Italiens rechtspopulistischer Innenminister zieht vom Leder: Eklat bei Wiener Migrations-Konferenz

Aus Wien Ralf Leonhard

„Merde alors!“, Luxemburgs Außenminister Jean Asselborn platzte der Kragen. Selten bekommt die Öffentlichkeit mit, wie es hinter den verschlossenen Türen von EU-Gipfeln und Ministertreffen zugeht. Italiens Lega-Chef und Innenminister, Matteo Salvini, ist so ein kleiner Einblick zu verdanken.

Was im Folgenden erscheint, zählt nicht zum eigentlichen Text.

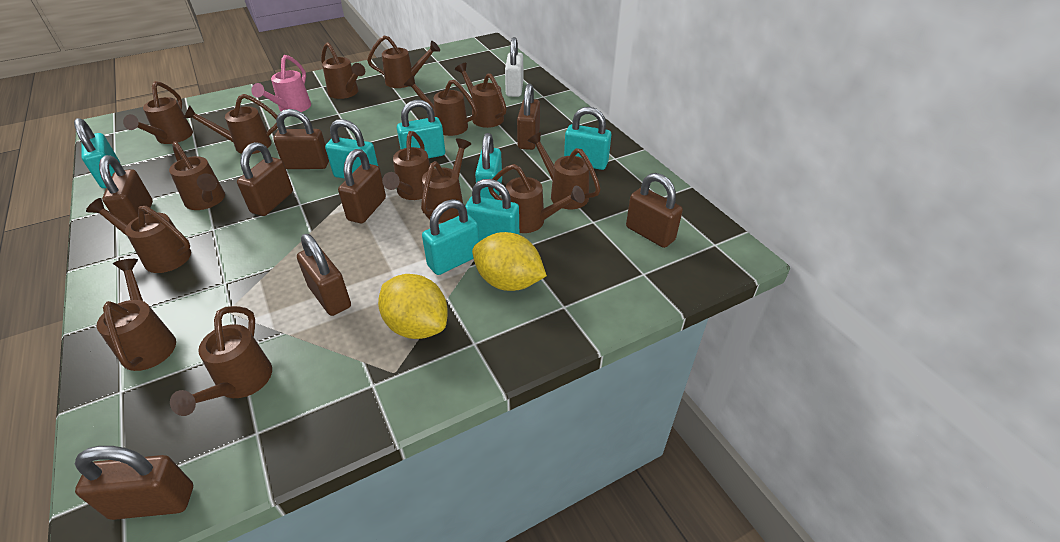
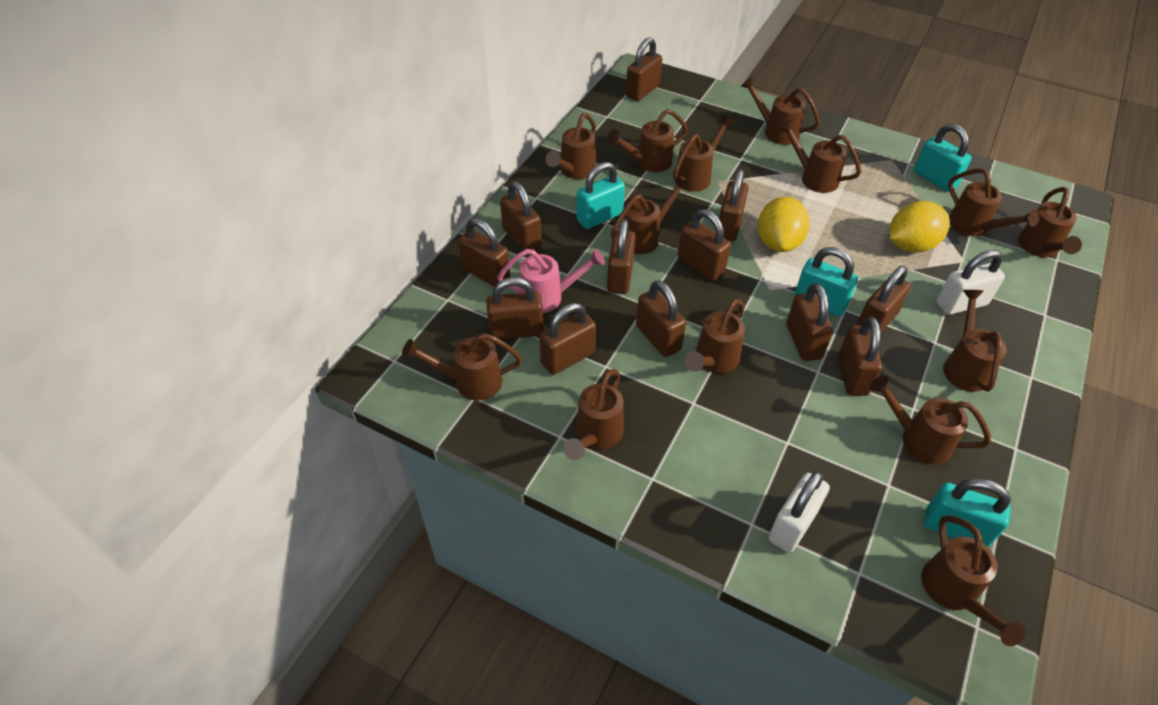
brown padlock: 8 -> 12
turquoise padlock: 7 -> 4
white padlock: 1 -> 2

Schauplatz: die Konferenz zum Thema „Migration und Sicherheit“ im Wiener Austria Center am vergangenen Freitag. Auf Facebook postet Salvini ein Video, auf dem er gegen die Rettung von Bootsflüchtlingen vom Leder zieht. Auf Asselborns Einwand, das alternde Europa brauche Zuwanderung, konterte er: „Ich arbeite lieber dafür, dass junge Italiener und Europäer mehr Kinder in die Welt setzen, weil ich keine neuen Sklaven will.“ Und er doppelte nach: „Wenn ihr in Luxemburg neue Migration braucht, schön und gut. In Italien helfe ich lieber Italienern, dass sie wieder Kinder machen.“ Auf dem Video sieht man, wie ein aufgebrachter Asselborn die Kopfhörer abnimmt und Salvini unterbricht: „In Luxemburg haben wir Zehntausende Italiener, mein Herr!“ Sie wären auf der Suche nach Arbeit gekommen, „damit Sie in Italien Geld für ihre Kinder haben“. Er schloss mit „Merde alors“ – „so eine Scheiße“.

Dem Spiegel vertraut der Luxemburger später an, dass Salvinis Leute systematisch die Wortmeldungen ihres Chefs mitfilmten. „Alle anderen haben betreten zu Boden geschaut, aber ich konnte das einfach nicht so stehen lassen“, sagt er.

Das Video dokumentiert nicht nur den Riss, der in der Migrations- und Asylfrage durch die EU geht, sondern auch die Methoden, mit denen die Populisten Politik machen. Salvinis Facebook-Seite feiert den Eklat als Triumph des Italieners. Das Steuerparadies Luxemburg dürfe Italien keine Lektionen erteilen. Es sei eine Frechheit, „unsere ausgewanderten Großväter mit den Illegalen, die heute landen, zu vergleichen“. Asselborn verteidigt im Wiener Kurier seine Haltung: Migration sei „eine Chance“, angesichts der alternden Bevölkerung und um Fachkräfte zu bekommen.

Gastgeber Österreich, das die Ratspräsidentschaft innehat, hält sich zu dem Eklat auffällig bedeckt. Bei informellen Treffen seien Mitschnitte nicht grundsätzlich verboten, heißt es. Die rechtspopulistische Regierung steht auf der Seite Salvinis. Innenminister Herbert Kickl (FPÖ) übernahm dessen Anregung, dass Asylanträge schon auf den Rettungsschiffen im Mittelmeer gestellt werden sollten.

In einem TV-Interview mit dem ORF machte der Lega-Chef klar: Er erwartet, dass die EU nach und nach Positionen seiner Partei und der FPÖ übernimmt. Dass die sich jetzt schon schrittweise durchsetzt, beweist die Schlusserklärung der Konferenz. Internationale Konventionen und Völkerrecht seien nur „in the best possible manner“ anzuwenden, frei übersetzt: bestmöglich – also nicht zwingend. Wenn es um Flüchtlinge geht, sind Seerecht und Völkerrecht also nur mehr unverbindliche Empfehlungen.